Rewrite the listing from its first line through the line containing "Unwohlsein ärztlichen Rat", replacing "Augenkontakt" with "Hautkontakt" and leaving everything else unchanged.

++++++++

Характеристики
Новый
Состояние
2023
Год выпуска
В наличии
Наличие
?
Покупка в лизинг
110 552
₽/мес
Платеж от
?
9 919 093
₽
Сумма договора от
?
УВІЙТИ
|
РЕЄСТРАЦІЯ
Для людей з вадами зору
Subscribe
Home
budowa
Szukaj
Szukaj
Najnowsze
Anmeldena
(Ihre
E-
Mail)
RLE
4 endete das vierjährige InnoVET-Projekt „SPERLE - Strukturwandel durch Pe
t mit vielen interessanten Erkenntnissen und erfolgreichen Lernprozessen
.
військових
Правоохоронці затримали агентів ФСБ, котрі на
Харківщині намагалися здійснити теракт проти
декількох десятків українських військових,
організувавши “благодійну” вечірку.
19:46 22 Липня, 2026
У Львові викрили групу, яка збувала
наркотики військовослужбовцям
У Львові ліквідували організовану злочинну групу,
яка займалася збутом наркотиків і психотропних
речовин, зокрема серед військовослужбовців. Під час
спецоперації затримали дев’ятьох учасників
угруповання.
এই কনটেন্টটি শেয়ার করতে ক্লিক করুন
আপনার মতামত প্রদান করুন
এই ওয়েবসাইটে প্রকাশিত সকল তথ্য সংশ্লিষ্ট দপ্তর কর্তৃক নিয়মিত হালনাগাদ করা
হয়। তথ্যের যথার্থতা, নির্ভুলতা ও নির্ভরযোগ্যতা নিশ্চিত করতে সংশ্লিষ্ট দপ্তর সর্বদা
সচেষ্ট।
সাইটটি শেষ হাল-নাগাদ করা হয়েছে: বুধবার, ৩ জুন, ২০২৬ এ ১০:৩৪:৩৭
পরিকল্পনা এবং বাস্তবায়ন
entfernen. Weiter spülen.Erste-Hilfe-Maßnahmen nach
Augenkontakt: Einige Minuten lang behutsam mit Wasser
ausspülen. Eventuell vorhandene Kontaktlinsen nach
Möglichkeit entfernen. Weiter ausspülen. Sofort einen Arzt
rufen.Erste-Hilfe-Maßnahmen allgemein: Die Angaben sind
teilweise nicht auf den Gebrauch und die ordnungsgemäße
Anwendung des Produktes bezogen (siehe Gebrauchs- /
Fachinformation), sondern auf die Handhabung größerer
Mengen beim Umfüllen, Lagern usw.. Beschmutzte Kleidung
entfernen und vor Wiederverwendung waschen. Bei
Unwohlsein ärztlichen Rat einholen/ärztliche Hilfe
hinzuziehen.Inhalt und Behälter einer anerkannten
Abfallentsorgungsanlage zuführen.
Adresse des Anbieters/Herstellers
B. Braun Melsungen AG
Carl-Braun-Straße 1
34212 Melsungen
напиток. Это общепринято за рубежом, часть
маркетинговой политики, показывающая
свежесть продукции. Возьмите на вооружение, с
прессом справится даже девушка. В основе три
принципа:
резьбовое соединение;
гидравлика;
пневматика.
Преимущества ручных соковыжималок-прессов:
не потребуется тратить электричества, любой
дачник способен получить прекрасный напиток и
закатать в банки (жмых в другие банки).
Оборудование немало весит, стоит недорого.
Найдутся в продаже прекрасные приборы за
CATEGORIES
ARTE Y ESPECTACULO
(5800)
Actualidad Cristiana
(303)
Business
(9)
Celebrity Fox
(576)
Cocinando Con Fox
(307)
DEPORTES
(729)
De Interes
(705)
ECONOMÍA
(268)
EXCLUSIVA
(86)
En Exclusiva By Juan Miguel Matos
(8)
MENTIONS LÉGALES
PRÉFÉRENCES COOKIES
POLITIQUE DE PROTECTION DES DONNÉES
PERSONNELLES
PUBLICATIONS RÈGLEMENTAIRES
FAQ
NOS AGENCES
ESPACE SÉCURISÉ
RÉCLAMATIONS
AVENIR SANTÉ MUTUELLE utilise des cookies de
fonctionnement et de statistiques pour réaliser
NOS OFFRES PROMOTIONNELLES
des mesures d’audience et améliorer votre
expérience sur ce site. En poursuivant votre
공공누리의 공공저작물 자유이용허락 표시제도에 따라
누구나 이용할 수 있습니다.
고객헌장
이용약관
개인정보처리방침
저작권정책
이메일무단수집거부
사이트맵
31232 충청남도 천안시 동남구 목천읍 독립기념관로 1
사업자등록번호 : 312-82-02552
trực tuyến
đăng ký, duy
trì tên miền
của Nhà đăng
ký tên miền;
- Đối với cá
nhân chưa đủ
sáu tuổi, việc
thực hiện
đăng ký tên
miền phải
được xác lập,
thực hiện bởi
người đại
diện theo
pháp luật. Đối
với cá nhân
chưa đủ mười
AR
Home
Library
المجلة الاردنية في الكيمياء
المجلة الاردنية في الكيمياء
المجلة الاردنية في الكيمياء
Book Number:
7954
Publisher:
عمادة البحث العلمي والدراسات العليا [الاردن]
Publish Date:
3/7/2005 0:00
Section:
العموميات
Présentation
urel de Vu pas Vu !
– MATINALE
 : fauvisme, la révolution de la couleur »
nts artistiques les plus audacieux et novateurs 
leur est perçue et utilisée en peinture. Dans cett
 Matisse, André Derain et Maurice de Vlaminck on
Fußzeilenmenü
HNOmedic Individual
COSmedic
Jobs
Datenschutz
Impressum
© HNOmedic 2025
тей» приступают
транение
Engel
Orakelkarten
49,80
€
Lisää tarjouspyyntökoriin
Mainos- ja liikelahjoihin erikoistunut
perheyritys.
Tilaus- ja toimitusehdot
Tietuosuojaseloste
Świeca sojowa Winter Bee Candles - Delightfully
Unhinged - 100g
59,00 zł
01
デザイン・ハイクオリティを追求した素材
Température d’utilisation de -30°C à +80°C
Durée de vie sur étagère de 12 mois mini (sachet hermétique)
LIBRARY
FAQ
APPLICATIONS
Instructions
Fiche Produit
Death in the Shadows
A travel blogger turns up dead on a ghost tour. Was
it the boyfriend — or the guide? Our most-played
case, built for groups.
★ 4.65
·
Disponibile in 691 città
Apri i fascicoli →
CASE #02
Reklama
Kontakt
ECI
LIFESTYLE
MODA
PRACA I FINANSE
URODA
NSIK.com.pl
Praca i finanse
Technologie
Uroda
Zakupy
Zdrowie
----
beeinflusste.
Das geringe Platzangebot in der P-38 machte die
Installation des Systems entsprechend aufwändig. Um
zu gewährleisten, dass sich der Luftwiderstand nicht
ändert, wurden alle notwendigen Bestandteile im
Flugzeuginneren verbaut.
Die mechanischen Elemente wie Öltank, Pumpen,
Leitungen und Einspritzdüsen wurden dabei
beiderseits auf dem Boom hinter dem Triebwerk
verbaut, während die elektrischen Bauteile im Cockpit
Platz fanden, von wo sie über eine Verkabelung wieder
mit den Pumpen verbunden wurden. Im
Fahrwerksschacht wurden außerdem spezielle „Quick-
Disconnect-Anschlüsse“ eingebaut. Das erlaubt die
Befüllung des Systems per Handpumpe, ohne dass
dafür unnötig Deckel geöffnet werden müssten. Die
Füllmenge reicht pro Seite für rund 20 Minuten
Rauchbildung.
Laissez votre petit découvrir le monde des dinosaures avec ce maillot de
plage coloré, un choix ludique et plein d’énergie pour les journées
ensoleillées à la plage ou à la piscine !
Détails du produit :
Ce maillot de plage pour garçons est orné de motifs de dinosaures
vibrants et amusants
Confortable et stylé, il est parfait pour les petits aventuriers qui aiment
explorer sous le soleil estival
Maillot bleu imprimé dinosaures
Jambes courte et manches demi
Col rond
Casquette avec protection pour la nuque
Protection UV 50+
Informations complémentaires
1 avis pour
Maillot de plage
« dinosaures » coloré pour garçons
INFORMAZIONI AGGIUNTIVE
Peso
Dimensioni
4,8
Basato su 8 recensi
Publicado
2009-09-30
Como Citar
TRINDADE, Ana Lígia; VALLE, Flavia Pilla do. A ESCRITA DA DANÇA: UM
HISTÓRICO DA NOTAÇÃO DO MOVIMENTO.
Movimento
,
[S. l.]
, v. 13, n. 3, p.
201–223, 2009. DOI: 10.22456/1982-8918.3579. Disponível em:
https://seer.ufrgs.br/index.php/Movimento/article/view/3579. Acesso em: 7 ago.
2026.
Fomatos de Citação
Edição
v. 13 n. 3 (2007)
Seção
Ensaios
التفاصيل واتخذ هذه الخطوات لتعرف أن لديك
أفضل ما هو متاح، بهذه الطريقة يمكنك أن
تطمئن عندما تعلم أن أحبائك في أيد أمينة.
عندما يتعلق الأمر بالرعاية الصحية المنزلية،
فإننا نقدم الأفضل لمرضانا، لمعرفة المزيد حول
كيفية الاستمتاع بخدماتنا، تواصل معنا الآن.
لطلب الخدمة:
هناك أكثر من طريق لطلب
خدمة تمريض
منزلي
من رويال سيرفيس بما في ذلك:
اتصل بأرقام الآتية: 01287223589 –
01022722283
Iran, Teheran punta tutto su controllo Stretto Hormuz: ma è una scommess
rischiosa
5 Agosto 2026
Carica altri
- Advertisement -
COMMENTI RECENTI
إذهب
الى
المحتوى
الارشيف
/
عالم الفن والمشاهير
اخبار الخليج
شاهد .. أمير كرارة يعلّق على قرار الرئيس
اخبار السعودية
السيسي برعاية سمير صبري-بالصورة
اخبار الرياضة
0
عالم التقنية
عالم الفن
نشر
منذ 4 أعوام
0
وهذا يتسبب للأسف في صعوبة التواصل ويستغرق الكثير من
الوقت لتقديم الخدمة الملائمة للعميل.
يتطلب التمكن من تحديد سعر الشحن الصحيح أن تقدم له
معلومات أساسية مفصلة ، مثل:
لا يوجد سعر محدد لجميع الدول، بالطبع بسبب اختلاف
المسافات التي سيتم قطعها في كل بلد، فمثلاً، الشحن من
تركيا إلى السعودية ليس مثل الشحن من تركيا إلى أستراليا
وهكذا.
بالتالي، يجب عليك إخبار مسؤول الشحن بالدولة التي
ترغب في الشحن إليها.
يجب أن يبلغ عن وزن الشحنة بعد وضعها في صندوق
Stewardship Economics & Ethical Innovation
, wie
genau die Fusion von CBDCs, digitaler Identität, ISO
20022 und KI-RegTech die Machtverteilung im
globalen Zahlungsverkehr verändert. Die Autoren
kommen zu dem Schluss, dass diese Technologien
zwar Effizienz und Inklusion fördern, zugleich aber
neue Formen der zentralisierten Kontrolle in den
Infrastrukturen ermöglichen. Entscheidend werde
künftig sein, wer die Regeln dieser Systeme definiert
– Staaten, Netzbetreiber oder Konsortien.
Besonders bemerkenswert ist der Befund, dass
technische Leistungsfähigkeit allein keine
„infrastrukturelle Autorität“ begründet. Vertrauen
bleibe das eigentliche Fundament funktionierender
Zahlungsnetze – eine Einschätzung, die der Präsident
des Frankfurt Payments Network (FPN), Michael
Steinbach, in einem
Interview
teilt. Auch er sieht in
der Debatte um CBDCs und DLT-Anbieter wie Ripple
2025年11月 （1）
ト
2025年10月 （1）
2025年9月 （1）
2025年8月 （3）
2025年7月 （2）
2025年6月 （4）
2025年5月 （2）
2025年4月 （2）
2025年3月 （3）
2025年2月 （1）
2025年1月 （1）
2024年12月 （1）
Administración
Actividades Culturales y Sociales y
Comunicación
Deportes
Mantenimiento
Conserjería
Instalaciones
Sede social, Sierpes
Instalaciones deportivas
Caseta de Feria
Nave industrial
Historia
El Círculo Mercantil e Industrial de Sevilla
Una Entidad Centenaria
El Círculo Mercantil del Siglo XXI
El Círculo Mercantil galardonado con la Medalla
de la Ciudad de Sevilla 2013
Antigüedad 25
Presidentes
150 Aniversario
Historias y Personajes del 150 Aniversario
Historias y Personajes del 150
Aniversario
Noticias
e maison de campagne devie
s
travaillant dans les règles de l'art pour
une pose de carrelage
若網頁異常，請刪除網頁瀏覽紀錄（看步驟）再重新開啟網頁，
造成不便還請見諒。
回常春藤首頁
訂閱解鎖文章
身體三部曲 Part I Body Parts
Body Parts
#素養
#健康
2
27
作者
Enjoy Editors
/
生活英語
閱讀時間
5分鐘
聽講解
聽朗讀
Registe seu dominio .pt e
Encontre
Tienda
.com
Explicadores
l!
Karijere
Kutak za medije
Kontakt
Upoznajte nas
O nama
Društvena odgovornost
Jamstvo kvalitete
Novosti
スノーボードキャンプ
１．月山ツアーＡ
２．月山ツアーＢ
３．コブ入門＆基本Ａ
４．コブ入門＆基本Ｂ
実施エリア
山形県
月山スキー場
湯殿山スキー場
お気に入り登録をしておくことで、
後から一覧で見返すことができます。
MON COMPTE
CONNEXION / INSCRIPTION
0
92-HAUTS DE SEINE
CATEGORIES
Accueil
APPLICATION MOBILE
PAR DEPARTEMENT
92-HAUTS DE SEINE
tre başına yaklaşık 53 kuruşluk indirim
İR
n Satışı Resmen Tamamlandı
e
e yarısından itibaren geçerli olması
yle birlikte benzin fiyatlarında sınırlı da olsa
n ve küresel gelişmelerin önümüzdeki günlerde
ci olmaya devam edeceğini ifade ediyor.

++++++++

*RESPONSE*.
Характеристики
Новый
Состояние
2023
Год выпуска
В наличии
Наличие
?
Покупка в лизинг
110 552
₽/мес
Платеж от
?
9 919 093
₽
Сумма договора от
?
УВІЙТИ
|
РЕЄСТРАЦІЯ
Для людей з вадами зору
Subscribe
Home
budowa
Szukaj
Szukaj
Najnowsze
Anmeldena
(Ihre
E-
Mail)
RLE
4 endete das vierjährige InnoVET-Projekt „SPERLE - Strukturwandel durch Pe
t mit vielen interessanten Erkenntnissen und erfolgreichen Lernprozessen
.
військових
Правоохоронці затримали агентів ФСБ, котрі на
Харківщині намагалися здійснити теракт проти
декількох десятків українських військових,
організувавши “благодійну” вечірку.
19:46 22 Липня, 2026
У Львові викрили групу, яка збувала
наркотики військовослужбовцям
У Львові ліквідували організовану злочинну групу,
яка займалася збутом наркотиків і психотропних
речовин, зокрема серед військовослужбовців. Під час
спецоперації затримали дев’ятьох учасників
угруповання.
এই কনটেন্টটি শেয়ার করতে ক্লিক করুন
আপনার মতামত প্রদান করুন
এই ওয়েবসাইটে প্রকাশিত সকল তথ্য সংশ্লিষ্ট দপ্তর কর্তৃক নিয়মিত হালনাগাদ করা
হয়। তথ্যের যথার্থতা, নির্ভুলতা ও নির্ভরযোগ্যতা নিশ্চিত করতে সংশ্লিষ্ট দপ্তর সর্বদা
সচেষ্ট।
সাইটটি শেষ হাল-নাগাদ করা হয়েছে: বুধবার, ৩ জুন, ২০২৬ এ ১০:৩৪:৩৭
পরিকল্পনা এবং বাস্তবায়ন
entfernen. Weiter spülen.Erste-Hilfe-Maßnahmen nach
Hautkontakt: Einige Minuten lang behutsam mit Wasser
ausspülen. Eventuell vorhandene Kontaktlinsen nach
Möglichkeit entfernen. Weiter ausspülen. Sofort einen Arzt
rufen.Erste-Hilfe-Maßnahmen allgemein: Die Angaben sind
teilweise nicht auf den Gebrauch und die ordnungsgemäße
Anwendung des Produktes bezogen (siehe Gebrauchs- /
Fachinformation), sondern auf die Handhabung größerer
Mengen beim Umfüllen, Lagern usw.. Beschmutzte Kleidung
entfernen und vor Wiederverwendung waschen. Bei
Unwohlsein ärztlichen Rat einholen/ärztliche Hilfe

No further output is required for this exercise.